ACCORDINGLY, I vote that the petition be PARTIALLY GRANTED and that the Civil Registrar of Pasig City be DIRECTED to delete the surname "Fulgueras" and enter "Ordoña" as the surname of Alrich Paul in his certificate of live birth.



Footnotes

1 CONST., art. II, sec. 14.

2 CONST., art. III, sec. 1.

3 Ponencia, pp. 17-18.

4 Id. at 20.

5 Alanis III v. Court of Appeals, G.R. No. 216425, November 11, 2020, [Per J. Leonen, Third Division].

6 Racho v. Tanaka, 834 Phil. 21 (2018) [Per J. Leonen, Third Division).

7 Id. at 36.

8 750 Phil. 791 (2015) [Per J. Leonen, Second Division].

9 Id. at 830-831.

10 311 Phil. 696 (1995) [Per J. Bidin, En Banc).

11 J. Romero, Concurring Opinion in Yasin v. Honorable Judge Shari'a District Court, 311 Phil. 696 (1995) [Per J. Bidin, En Banc].

12 Id. at 710-712.

13 Republic Act No. 9710 (2009), sec. 19.

14 Republic Act No. 9710 (2009), sec. 5.

15 Alanis III v. Court of Appeals, G.R. No. 216425, November 11, 2020, [Per J. Leonen, Third Division].

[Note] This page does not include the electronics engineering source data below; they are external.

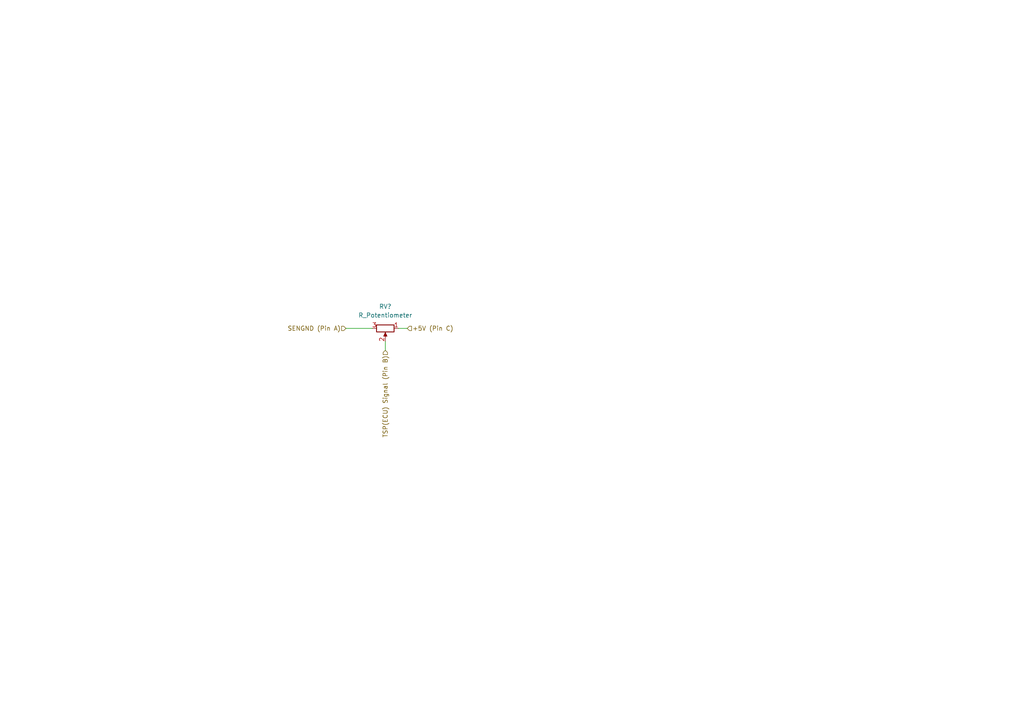
<source format=kicad_sch>
(kicad_sch (version 20211123) (generator eeschema)

  (uuid c8398b51-74e8-413c-ab53-969f46685789)

  (paper "A4")

  


  (wire (pts (xy 100.33 95.25) (xy 107.95 95.25))
    (stroke (width 0) (type default) (color 0 0 0 0))
    (uuid 6eb30dd5-b2fe-43b4-9c44-eaef5a23fb79)
  )
  (wire (pts (xy 111.76 99.06) (xy 111.76 101.6))
    (stroke (width 0) (type default) (color 0 0 0 0))
    (uuid 94addd78-1326-43de-b933-ce777d51b0b3)
  )
  (wire (pts (xy 115.57 95.25) (xy 118.11 95.25))
    (stroke (width 0) (type default) (color 0 0 0 0))
    (uuid aebf77e2-607a-4774-9597-50894739e218)
  )

  (hierarchical_label "SENGND (Pin A)" (shape input) (at 100.33 95.25 180)
    (effects (font (size 1.27 1.27)) (justify right))
    (uuid 11f56eaa-391c-4c03-ba06-6976d083cbf6)
  )
  (hierarchical_label "+5V (Pin C)" (shape input) (at 118.11 95.25 0)
    (effects (font (size 1.27 1.27)) (justify left))
    (uuid 9f7d3805-4bc2-4e1a-b05b-0cb36f01d746)
  )
  (hierarchical_label "TSP(ECU) Signal (Pin B)" (shape input) (at 111.76 101.6 270)
    (effects (font (size 1.27 1.27)) (justify right))
    (uuid def90dc1-6f8f-4c99-888f-b2ef67ba1084)
  )

  (symbol (lib_id "Device:R_Potentiometer") (at 111.76 95.25 270) (unit 1)
    (in_bom yes) (on_board yes) (fields_autoplaced)
    (uuid d191fc74-2f31-4ad3-b56c-f3dc7f417167)
    (property "Reference" "RV?" (id 0) (at 111.76 88.9 90))
    (property "Value" "R_Potentiometer" (id 1) (at 111.76 91.44 90))
    (property "Footprint" "" (id 2) (at 111.76 95.25 0)
      (effects (font (size 1.27 1.27)) hide)
    )
    (property "Datasheet" "~" (id 3) (at 111.76 95.25 0)
      (effects (font (size 1.27 1.27)) hide)
    )
    (pin "1" (uuid 502aac42-84ef-46c8-8a85-6578c08c6028))
    (pin "2" (uuid 49a52b31-2d29-43a4-b995-7e60b8ad2b1d))
    (pin "3" (uuid 46b0383d-19d3-4e7f-bad0-47a69fec4ed5))
  )
)

</source>
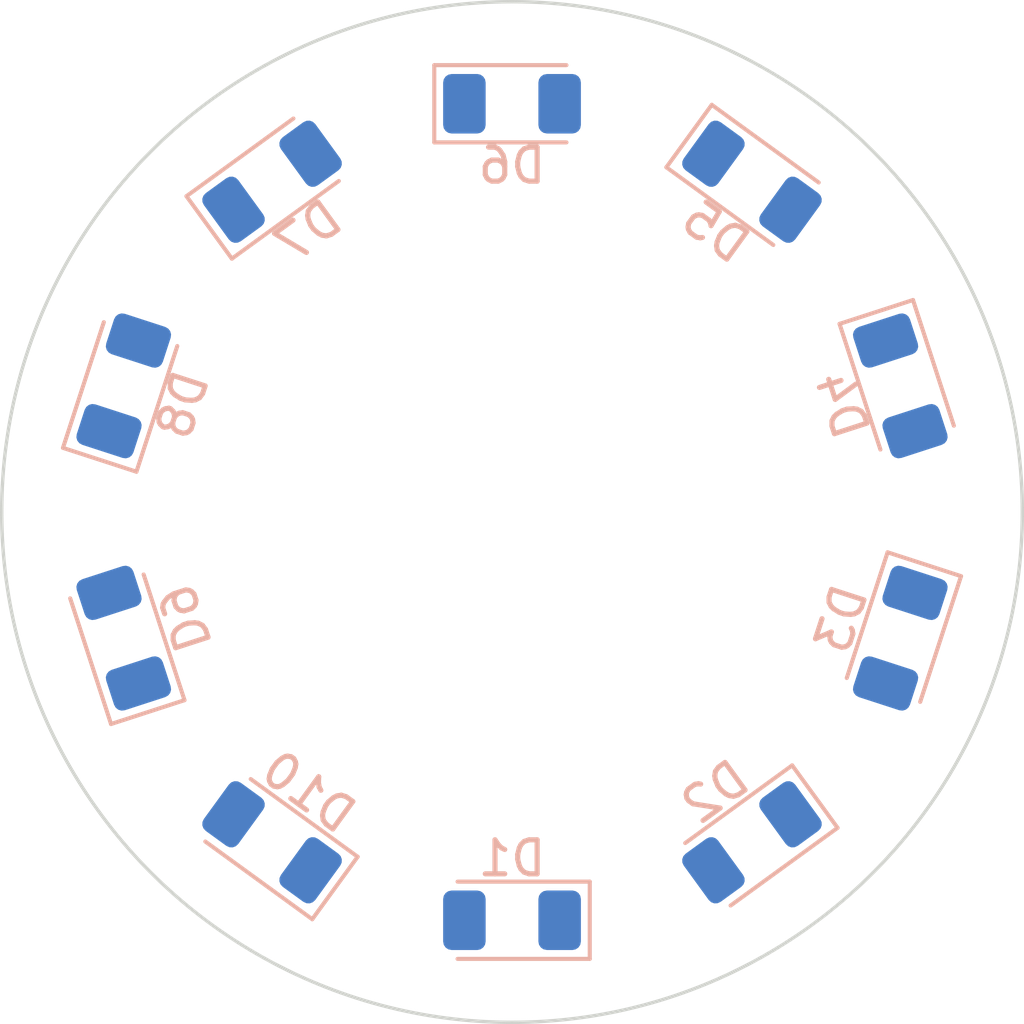
<source format=kicad_pcb>
(kicad_pcb (version 20221018) (generator pcbnew)

  (general
    (thickness 1.6)
  )

  (paper "A4")
  (layers
    (0 "F.Cu" signal)
    (31 "B.Cu" signal)
    (32 "B.Adhes" user "B.Adhesive")
    (33 "F.Adhes" user "F.Adhesive")
    (34 "B.Paste" user)
    (35 "F.Paste" user)
    (36 "B.SilkS" user "B.Silkscreen")
    (37 "F.SilkS" user "F.Silkscreen")
    (38 "B.Mask" user)
    (39 "F.Mask" user)
    (40 "Dwgs.User" user "User.Drawings")
    (41 "Cmts.User" user "User.Comments")
    (42 "Eco1.User" user "User.Eco1")
    (43 "Eco2.User" user "User.Eco2")
    (44 "Edge.Cuts" user)
    (45 "Margin" user)
    (46 "B.CrtYd" user "B.Courtyard")
    (47 "F.CrtYd" user "F.Courtyard")
    (48 "B.Fab" user)
    (49 "F.Fab" user)
    (50 "User.1" user)
    (51 "User.2" user)
    (52 "User.3" user)
    (53 "User.4" user)
    (54 "User.5" user)
    (55 "User.6" user)
    (56 "User.7" user)
    (57 "User.8" user)
    (58 "User.9" user)
  )

  (setup
    (pad_to_mask_clearance 0)
    (pcbplotparams
      (layerselection 0x00010fc_ffffffff)
      (plot_on_all_layers_selection 0x0000000_00000000)
      (disableapertmacros false)
      (usegerberextensions false)
      (usegerberattributes true)
      (usegerberadvancedattributes true)
      (creategerberjobfile true)
      (dashed_line_dash_ratio 12.000000)
      (dashed_line_gap_ratio 3.000000)
      (svgprecision 6)
      (plotframeref false)
      (viasonmask false)
      (mode 1)
      (useauxorigin false)
      (hpglpennumber 1)
      (hpglpenspeed 20)
      (hpglpendiameter 15.000000)
      (dxfpolygonmode true)
      (dxfimperialunits true)
      (dxfusepcbnewfont true)
      (psnegative false)
      (psa4output false)
      (plotreference true)
      (plotvalue true)
      (plotinvisibletext false)
      (sketchpadsonfab false)
      (subtractmaskfromsilk false)
      (outputformat 1)
      (mirror false)
      (drillshape 1)
      (scaleselection 1)
      (outputdirectory "")
    )
  )

  (net 0 "")
  (net 1 "GND")
  (net 2 "VCC")

  (footprint "LED_SMD:LED_1206_3216Metric" (layer "B.Cu") (at 192.947 70.292 36))

  (footprint "LED_SMD:LED_1206_3216Metric" (layer "B.Cu") (at 200 92 180))

  (footprint "LED_SMD:LED_1206_3216Metric" (layer "B.Cu") (at 211.413 76.292 -72))

  (footprint "LED_SMD:LED_1206_3216Metric" (layer "B.Cu") (at 200 68))

  (footprint "LED_SMD:LED_1206_3216Metric" (layer "B.Cu") (at 192.947 89.708 144))

  (footprint "LED_SMD:LED_1206_3216Metric" (layer "B.Cu") (at 188.587 83.708 108))

  (footprint "LED_SMD:LED_1206_3216Metric" (layer "B.Cu") (at 188.587 76.292 72))

  (footprint "LED_SMD:LED_1206_3216Metric" (layer "B.Cu") (at 207.053 89.708 -144))

  (footprint "LED_SMD:LED_1206_3216Metric" (layer "B.Cu") (at 211.413 83.708 -108))

  (footprint "LED_SMD:LED_1206_3216Metric" (layer "B.Cu") (at 207.053 70.292 -36))

  (gr_circle (center 200 80) (end 215 80)
    (stroke (width 0.1) (type solid)) (fill none) (layer "Edge.Cuts") (tstamp d9911a9e-4a30-45f8-810a-e5cc436cfa7d))

)

</source>
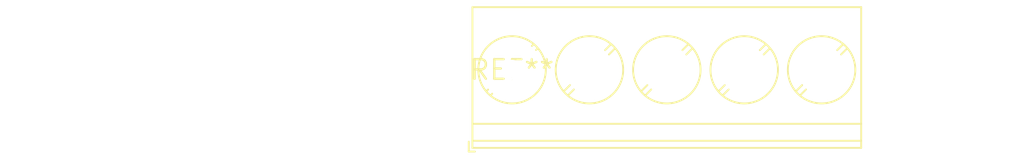
<source format=kicad_pcb>
(kicad_pcb (version 20240108) (generator pcbnew)

  (general
    (thickness 1.6)
  )

  (paper "A4")
  (layers
    (0 "F.Cu" signal)
    (31 "B.Cu" signal)
    (32 "B.Adhes" user "B.Adhesive")
    (33 "F.Adhes" user "F.Adhesive")
    (34 "B.Paste" user)
    (35 "F.Paste" user)
    (36 "B.SilkS" user "B.Silkscreen")
    (37 "F.SilkS" user "F.Silkscreen")
    (38 "B.Mask" user)
    (39 "F.Mask" user)
    (40 "Dwgs.User" user "User.Drawings")
    (41 "Cmts.User" user "User.Comments")
    (42 "Eco1.User" user "User.Eco1")
    (43 "Eco2.User" user "User.Eco2")
    (44 "Edge.Cuts" user)
    (45 "Margin" user)
    (46 "B.CrtYd" user "B.Courtyard")
    (47 "F.CrtYd" user "F.Courtyard")
    (48 "B.Fab" user)
    (49 "F.Fab" user)
    (50 "User.1" user)
    (51 "User.2" user)
    (52 "User.3" user)
    (53 "User.4" user)
    (54 "User.5" user)
    (55 "User.6" user)
    (56 "User.7" user)
    (57 "User.8" user)
    (58 "User.9" user)
  )

  (setup
    (pad_to_mask_clearance 0)
    (pcbplotparams
      (layerselection 0x00010fc_ffffffff)
      (plot_on_all_layers_selection 0x0000000_00000000)
      (disableapertmacros false)
      (usegerberextensions false)
      (usegerberattributes false)
      (usegerberadvancedattributes false)
      (creategerberjobfile false)
      (dashed_line_dash_ratio 12.000000)
      (dashed_line_gap_ratio 3.000000)
      (svgprecision 4)
      (plotframeref false)
      (viasonmask false)
      (mode 1)
      (useauxorigin false)
      (hpglpennumber 1)
      (hpglpenspeed 20)
      (hpglpendiameter 15.000000)
      (dxfpolygonmode false)
      (dxfimperialunits false)
      (dxfusepcbnewfont false)
      (psnegative false)
      (psa4output false)
      (plotreference false)
      (plotvalue false)
      (plotinvisibletext false)
      (sketchpadsonfab false)
      (subtractmaskfromsilk false)
      (outputformat 1)
      (mirror false)
      (drillshape 1)
      (scaleselection 1)
      (outputdirectory "")
    )
  )

  (net 0 "")

  (footprint "TerminalBlock_Phoenix_PT-1,5-5-5.0-H_1x05_P5.00mm_Horizontal" (layer "F.Cu") (at 0 0))

)

</source>
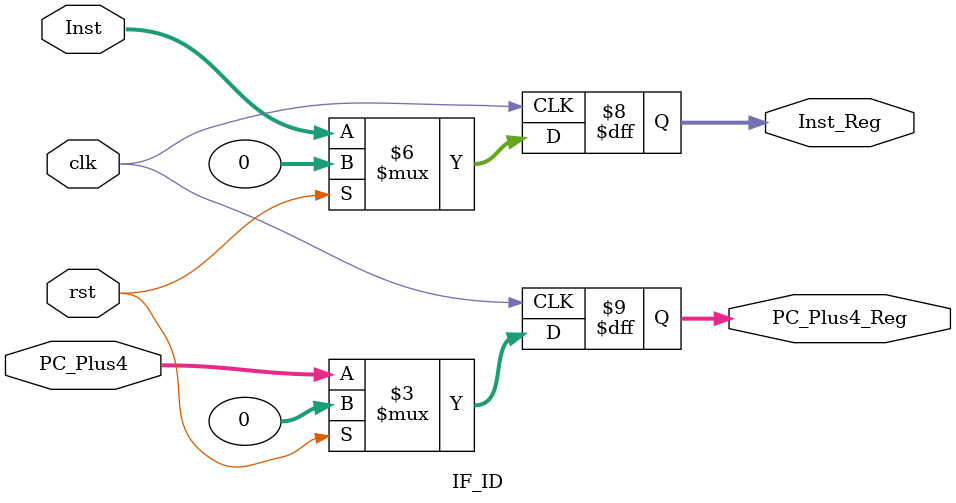
<source format=v>
module IF_ID( clk, rst, PC_Plus4, Inst, Inst_Reg, PC_Plus4_Reg );

	input [31:0] PC_Plus4, Inst;
	input clk, rst ;
	output reg [31:0] Inst_Reg, PC_Plus4_Reg;

	always@( posedge clk )
	begin
		if ( rst )
		begin
			Inst_Reg = 0;
			PC_Plus4_Reg = 0;			
		end
		else
		begin
			Inst_Reg <= Inst;
			PC_Plus4_Reg <= PC_Plus4;
		end
	end
	
endmodule 
</source>
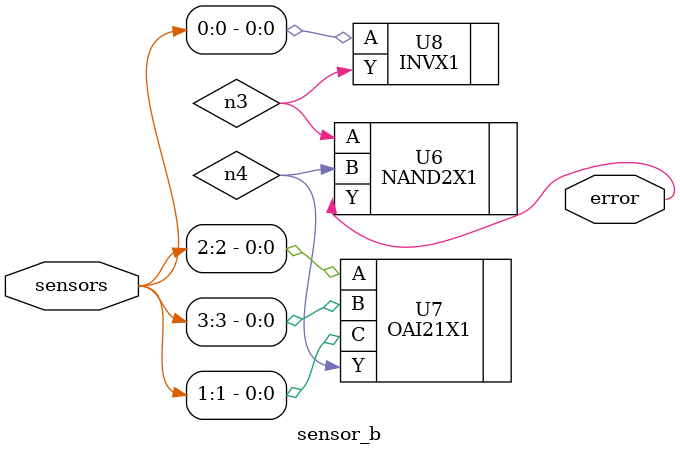
<source format=v>


module sensor_b ( sensors, error );
  input [3:0] sensors;
  output error;
  wire   n3, n4;

  NAND2X1 U6 ( .A(n3), .B(n4), .Y(error) );
  OAI21X1 U7 ( .A(sensors[2]), .B(sensors[3]), .C(sensors[1]), .Y(n4) );
  INVX1 U8 ( .A(sensors[0]), .Y(n3) );
endmodule


</source>
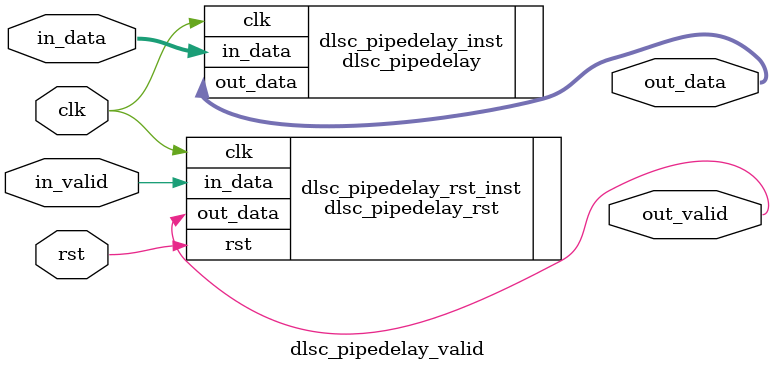
<source format=v>


module dlsc_pipedelay_valid #(
    parameter DATA      = 32,
    parameter DELAY     = 1
) (
    input   wire                clk,
    input   wire                rst,

    input   wire                in_valid,
    input   wire    [DATA-1:0]  in_data,

    output  wire                out_valid,
    output  wire    [DATA-1:0]  out_data
);

dlsc_pipedelay_rst #(
    .DATA       ( 1 ),
    .DELAY      ( DELAY ),
    .RESET      ( 1'b0 )
) dlsc_pipedelay_rst_inst (
    .clk        ( clk ),
    .rst        ( rst ),
    .in_data    ( in_valid ),
    .out_data   ( out_valid )
);

dlsc_pipedelay #(
    .DATA       ( DATA ),
    .DELAY      ( DELAY )
) dlsc_pipedelay_inst (
    .clk        ( clk ),
    .in_data    ( in_data ),
    .out_data   ( out_data )
);

endmodule
    

</source>
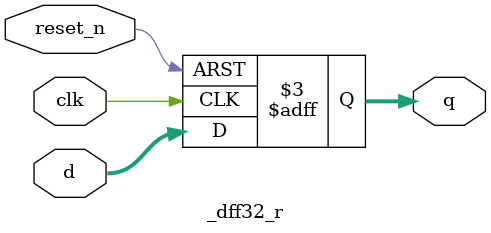
<source format=v>
module _dff32_r(q, clk, reset_n, d);
	input clk, reset_n; 	//clk, active-low reset
	input [31:0] d; 		//input d
	output [31:0] q; 		//output q
	
	reg [31:0] q;
	
	always @(posedge clk or negedge reset_n) 
	begin
		if (reset_n == 0) q <= 31'b0; //reset_n = 0, q = 0
		else q <= d;
	end
endmodule 
</source>
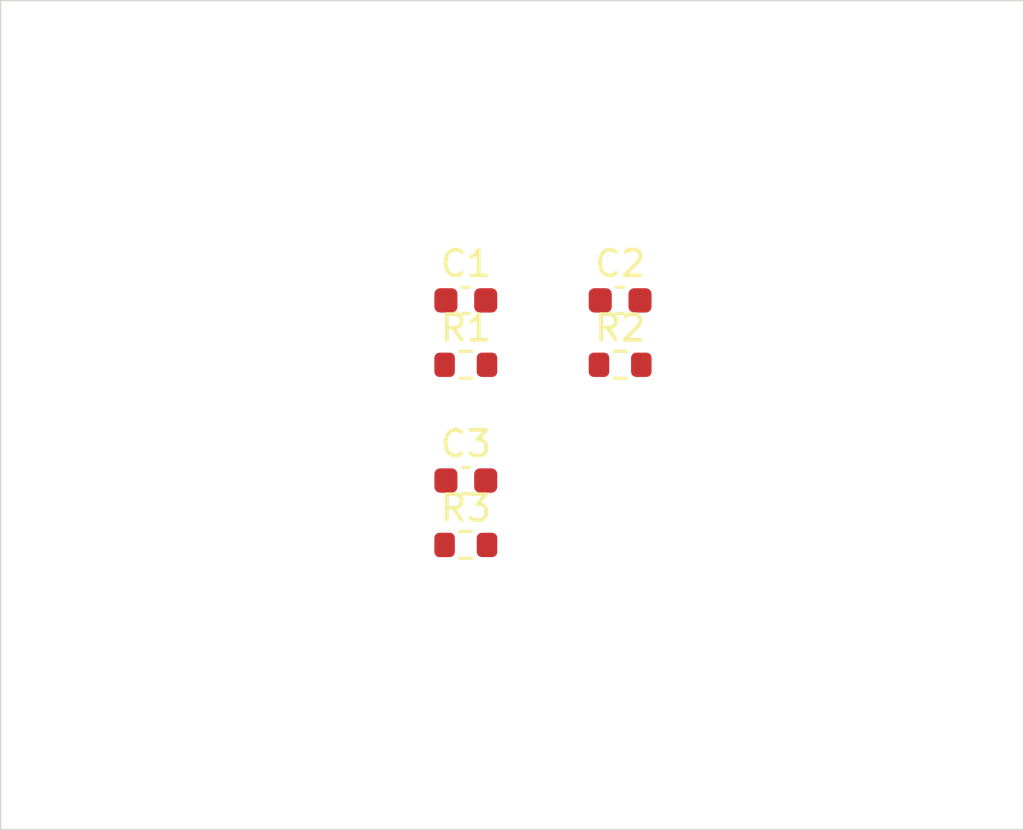
<source format=kicad_pcb>
(kicad_pcb
	(version 20241229)
	(generator "pcbnew")
	(generator_version "9.0")
	(general
		(thickness 1.6)
		(legacy_teardrops no)
	)
	(paper "A4")
	(layers
		(0 "F.Cu" signal)
		(2 "B.Cu" signal)
		(9 "F.Adhes" user "F.Adhesive")
		(11 "B.Adhes" user "B.Adhesive")
		(13 "F.Paste" user)
		(15 "B.Paste" user)
		(5 "F.SilkS" user "F.Silkscreen")
		(7 "B.SilkS" user "B.Silkscreen")
		(1 "F.Mask" user)
		(3 "B.Mask" user)
		(17 "Dwgs.User" user "User.Drawings")
		(19 "Cmts.User" user "User.Comments")
		(21 "Eco1.User" user "User.Eco1")
		(23 "Eco2.User" user "User.Eco2")
		(25 "Edge.Cuts" user)
		(27 "Margin" user)
		(31 "F.CrtYd" user "F.Courtyard")
		(29 "B.CrtYd" user "B.Courtyard")
		(35 "F.Fab" user)
		(33 "B.Fab" user)
		(39 "User.1" user)
		(41 "User.2" user)
		(43 "User.3" user)
		(45 "User.4" user)
	)
	(setup
		(pad_to_mask_clearance 0)
		(allow_soldermask_bridges_in_footprints no)
		(tenting front back)
		(pcbplotparams
			(layerselection 0x00000000_00000000_55555555_5755f5ff)
			(plot_on_all_layers_selection 0x00000000_00000000_00000000_00000000)
			(disableapertmacros no)
			(usegerberextensions no)
			(usegerberattributes yes)
			(usegerberadvancedattributes yes)
			(creategerberjobfile yes)
			(dashed_line_dash_ratio 12.000000)
			(dashed_line_gap_ratio 3.000000)
			(svgprecision 4)
			(plotframeref no)
			(mode 1)
			(useauxorigin no)
			(hpglpennumber 1)
			(hpglpenspeed 20)
			(hpglpendiameter 15.000000)
			(pdf_front_fp_property_popups yes)
			(pdf_back_fp_property_popups yes)
			(pdf_metadata yes)
			(pdf_single_document no)
			(dxfpolygonmode yes)
			(dxfimperialunits yes)
			(dxfusepcbnewfont yes)
			(psnegative no)
			(psa4output no)
			(plot_black_and_white yes)
			(plotinvisibletext no)
			(sketchpadsonfab no)
			(plotpadnumbers no)
			(hidednponfab no)
			(sketchdnponfab yes)
			(crossoutdnponfab yes)
			(subtractmaskfromsilk no)
			(outputformat 1)
			(mirror no)
			(drillshape 1)
			(scaleselection 1)
			(outputdirectory "")
		)
	)
	(net 0 "")
	(net 1 "/3V3")
	(net 2 "/GND")
	(footprint "Capacitor_SMD:C_0603_1608Metric" (layer "F.Cu") (at 127.055 48.44))
	(footprint "Capacitor_SMD:C_0603_1608Metric" (layer "F.Cu") (at 127.055 55.46))
	(footprint "Resistor_SMD:R_0603_1608Metric" (layer "F.Cu") (at 133.065 50.95))
	(footprint "Capacitor_SMD:C_0603_1608Metric" (layer "F.Cu") (at 133.065 48.44))
	(footprint "Resistor_SMD:R_0603_1608Metric" (layer "F.Cu") (at 127.055 50.95))
	(footprint "Resistor_SMD:R_0603_1608Metric" (layer "F.Cu") (at 127.055 57.97))
	(gr_rect
		(start 108.94 36.76)
		(end 148.78 69.06)
		(stroke
			(width 0.05)
			(type default)
		)
		(fill no)
		(layer "Edge.Cuts")
		(uuid "2561d3f3-739c-4b58-b6ab-5cab8fe00e8e")
	)
	(embedded_fonts no)
)

</source>
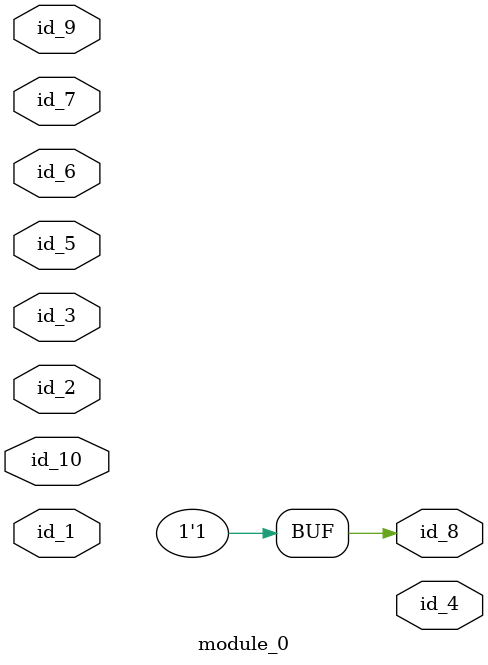
<source format=v>
module module_0 (
    id_1,
    id_2,
    id_3,
    id_4,
    id_5,
    id_6,
    id_7,
    id_8,
    id_9,
    id_10
);
  input id_10;
  inout id_9;
  output id_8;
  input id_7;
  input id_6;
  input id_5;
  output id_4;
  input id_3;
  inout id_2;
  input id_1;
  assign id_8[1'b0] = 1;
endmodule

</source>
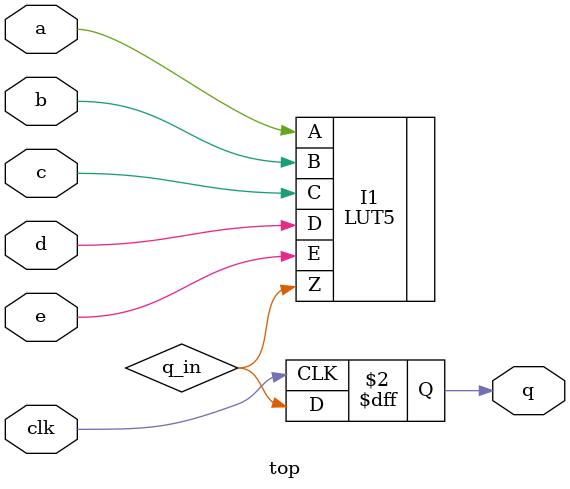
<source format=v>
module top(input a, input b, input c, input d, input e, input clk, output reg q);

wire q_in;

LUT5 #(.init (32'hF4444)) I1 ( .A (a), .B (b), .C (c), .D (d), .E (e), .Z (q_in) );

always @(posedge clk) begin
  q <= q_in;
end

endmodule

</source>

16 712 Phil. 44 (2013) [Per J. Perlas-Bernabe, En Banc].

17 Id. at 91-92.

18 J. Leonardo-De Castro, Concurring Opinion in Garcia v. Drilon, 712 Phil. 44 (2013) [Per J. Perlas-Bernabe, En Banc].

19 Id. at 136-137.

20 CONST., art. II, sec. 14.

21 Manila Electric Co. v. Public Service Commission, 60 Phil. 658, 661 (1934) [Per J. Villa-Real, En Banc].

22 Rules of Court, Rule 108, sec. 3.1a⍵⍴h!1

23 Alanis III v. Court of Appeals, G.R. No. 216425, November 11, 2020, [Per J. Leonen, Third Division].

24 Michael Waters, A Patriarchal Tradition That Just Won't Budge. THE ATLANTIC, October 28, 2021, (last accessed on November 4, 2021).